Anonymous access types were a mistake, resulting in the accessibility rules, which the ARG freely admits that no one understands. Yet the ARG seems infatuated with them and continually expands their use. You don’t have to use them, though.
Named access types only allow assignment of access from objects declared at the same level as the access type or above. In most cases this usually means library level (but not always). Your objects would most likely all have to be declared at library level to avoid unchecked access, which won’t work for function parameters.
This is one of the reasons that anonymous access types were added, because of all the issues that arose from the restriction (if I remember it involved access to subprograms as one of the main drivers?)
Depends on how your program is structured. Instead of holding an access to spreadsheets in the other types, you might be able to pass a spreadsheet parameter to all of their operations as a standalone in/out parameter. But then the burden of how to maintain that object in a general session may be a challenge. You might be able to store it at the same location as all of your objects of the other types. Or you may not. It all depends.
It’s simple:
Item of type Spreadsheet_type is declared under mai procedure spreadsheet.adb. Spreadsheet_type is defined under package JE.Spreadsheet (JE is empty), and contains the header of a linked list, encoding the occupied cells of the Spreadsheet.
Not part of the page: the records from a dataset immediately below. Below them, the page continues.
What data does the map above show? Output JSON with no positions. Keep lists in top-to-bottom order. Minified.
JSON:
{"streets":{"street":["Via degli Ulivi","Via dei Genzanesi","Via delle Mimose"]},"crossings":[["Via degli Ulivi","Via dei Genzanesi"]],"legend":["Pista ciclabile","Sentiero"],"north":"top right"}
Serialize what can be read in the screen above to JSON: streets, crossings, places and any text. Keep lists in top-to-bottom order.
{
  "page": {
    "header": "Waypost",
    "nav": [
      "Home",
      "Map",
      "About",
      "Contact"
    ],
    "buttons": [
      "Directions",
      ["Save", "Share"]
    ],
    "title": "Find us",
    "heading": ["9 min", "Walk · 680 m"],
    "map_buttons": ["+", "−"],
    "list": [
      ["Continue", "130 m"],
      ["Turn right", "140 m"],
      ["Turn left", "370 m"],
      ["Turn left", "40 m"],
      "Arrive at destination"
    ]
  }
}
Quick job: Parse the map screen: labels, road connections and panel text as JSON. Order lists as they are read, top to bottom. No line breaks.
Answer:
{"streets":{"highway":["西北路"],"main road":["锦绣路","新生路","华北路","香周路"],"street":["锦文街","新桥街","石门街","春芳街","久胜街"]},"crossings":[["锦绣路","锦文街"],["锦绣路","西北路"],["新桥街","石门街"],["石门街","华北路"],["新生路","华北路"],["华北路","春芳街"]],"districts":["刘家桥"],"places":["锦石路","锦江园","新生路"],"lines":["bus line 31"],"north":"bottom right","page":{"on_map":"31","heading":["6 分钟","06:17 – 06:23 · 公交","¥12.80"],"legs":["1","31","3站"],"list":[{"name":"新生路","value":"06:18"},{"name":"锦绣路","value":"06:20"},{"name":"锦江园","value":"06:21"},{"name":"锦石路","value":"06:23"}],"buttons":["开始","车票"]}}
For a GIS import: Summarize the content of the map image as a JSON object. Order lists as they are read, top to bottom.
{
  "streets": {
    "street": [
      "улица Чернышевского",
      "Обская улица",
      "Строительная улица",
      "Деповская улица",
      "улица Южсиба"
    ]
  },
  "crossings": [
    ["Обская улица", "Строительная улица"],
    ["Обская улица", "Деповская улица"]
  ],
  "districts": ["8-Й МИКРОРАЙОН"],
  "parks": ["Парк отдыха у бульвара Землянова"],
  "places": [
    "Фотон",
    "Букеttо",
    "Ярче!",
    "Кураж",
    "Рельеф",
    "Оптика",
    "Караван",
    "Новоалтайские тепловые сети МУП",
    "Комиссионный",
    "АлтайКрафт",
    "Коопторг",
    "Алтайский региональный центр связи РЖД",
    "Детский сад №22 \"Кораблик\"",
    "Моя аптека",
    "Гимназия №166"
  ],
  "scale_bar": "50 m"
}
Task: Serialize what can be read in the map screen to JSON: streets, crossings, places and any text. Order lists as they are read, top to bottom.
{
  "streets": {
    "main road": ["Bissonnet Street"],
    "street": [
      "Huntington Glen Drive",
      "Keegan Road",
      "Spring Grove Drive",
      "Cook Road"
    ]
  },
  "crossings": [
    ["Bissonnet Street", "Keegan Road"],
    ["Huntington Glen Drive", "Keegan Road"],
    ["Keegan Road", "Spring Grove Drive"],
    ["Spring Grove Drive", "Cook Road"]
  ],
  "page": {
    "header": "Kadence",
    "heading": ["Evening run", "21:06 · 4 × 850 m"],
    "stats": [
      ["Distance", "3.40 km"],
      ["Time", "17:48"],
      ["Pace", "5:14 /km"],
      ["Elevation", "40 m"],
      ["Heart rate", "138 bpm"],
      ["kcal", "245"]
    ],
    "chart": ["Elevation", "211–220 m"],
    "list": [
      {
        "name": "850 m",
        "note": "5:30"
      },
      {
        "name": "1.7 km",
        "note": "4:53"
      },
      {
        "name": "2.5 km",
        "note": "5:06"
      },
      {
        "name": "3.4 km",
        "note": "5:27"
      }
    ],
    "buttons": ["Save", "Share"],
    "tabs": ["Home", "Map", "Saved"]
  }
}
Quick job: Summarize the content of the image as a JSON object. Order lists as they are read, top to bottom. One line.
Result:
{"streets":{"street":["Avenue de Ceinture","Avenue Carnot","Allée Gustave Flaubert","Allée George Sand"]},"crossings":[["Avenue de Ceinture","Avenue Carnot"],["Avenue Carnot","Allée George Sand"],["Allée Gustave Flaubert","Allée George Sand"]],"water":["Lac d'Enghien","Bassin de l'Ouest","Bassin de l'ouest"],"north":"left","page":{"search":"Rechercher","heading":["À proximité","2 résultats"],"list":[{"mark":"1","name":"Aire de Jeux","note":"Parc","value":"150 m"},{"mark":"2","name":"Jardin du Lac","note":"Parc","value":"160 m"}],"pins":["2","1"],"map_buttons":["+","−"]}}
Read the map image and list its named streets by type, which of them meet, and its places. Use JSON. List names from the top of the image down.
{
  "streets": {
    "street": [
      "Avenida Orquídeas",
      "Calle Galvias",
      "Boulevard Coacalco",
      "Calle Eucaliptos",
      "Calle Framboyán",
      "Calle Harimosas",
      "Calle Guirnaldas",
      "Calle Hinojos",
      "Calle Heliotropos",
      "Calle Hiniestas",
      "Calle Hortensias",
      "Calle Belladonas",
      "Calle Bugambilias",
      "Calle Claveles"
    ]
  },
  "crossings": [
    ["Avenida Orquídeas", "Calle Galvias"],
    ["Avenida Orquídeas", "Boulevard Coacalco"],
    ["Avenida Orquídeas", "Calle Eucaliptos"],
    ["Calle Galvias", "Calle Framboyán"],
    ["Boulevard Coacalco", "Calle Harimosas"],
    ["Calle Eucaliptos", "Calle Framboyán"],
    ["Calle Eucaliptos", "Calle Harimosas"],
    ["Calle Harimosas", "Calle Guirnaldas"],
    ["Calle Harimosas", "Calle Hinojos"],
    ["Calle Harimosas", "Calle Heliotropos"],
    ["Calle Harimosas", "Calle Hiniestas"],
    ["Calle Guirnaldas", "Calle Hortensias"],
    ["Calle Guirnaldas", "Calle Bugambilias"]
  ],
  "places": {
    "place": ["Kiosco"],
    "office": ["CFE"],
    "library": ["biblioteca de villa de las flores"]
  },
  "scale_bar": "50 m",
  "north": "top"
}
type Cell_Record is record
Where : String (1..Cell_Name_Length);
Size : Cell_Size;
Cell : Cell_Pointers.Pointer_Type;
end record;
package Cell_Lists is new JE.Lists (Cell_Record);
type Spreadsheet_Type is abstract tagged limited record
Cells : Cell_Lists.List_Type;
Dirty : Boolean := False;
Eval : Evaluation_Number := Evaluation_Number'First;
end record;
Pointer_type is just a smart pointer.
I believe, in the followingi
function Formula_Cell (Sheet : in out Spreadsheet_type'Class;
Value : String) return Cell_Access is
(new Formula_Cell_Type'(Limited_Controlled with Sheet => Sheet'Access, State => <>, Size => Value'Length, Text => Value, others => <>));
the exception is raised because Sheet is considered a local objecjt while the object returned is global under ./spreadsheet. But cells only refer to the object containing them !
That’s not what you’re trying to do; it’s how you’re trying to do it. If you want an alternative way to do it, we need the former.
If you’re implementing a spreadsheet, it depends on what features the program will have. Modern spreadsheet programs are examples of runaway feature bloat, so I’d think you’re only going to implement the basic functionality.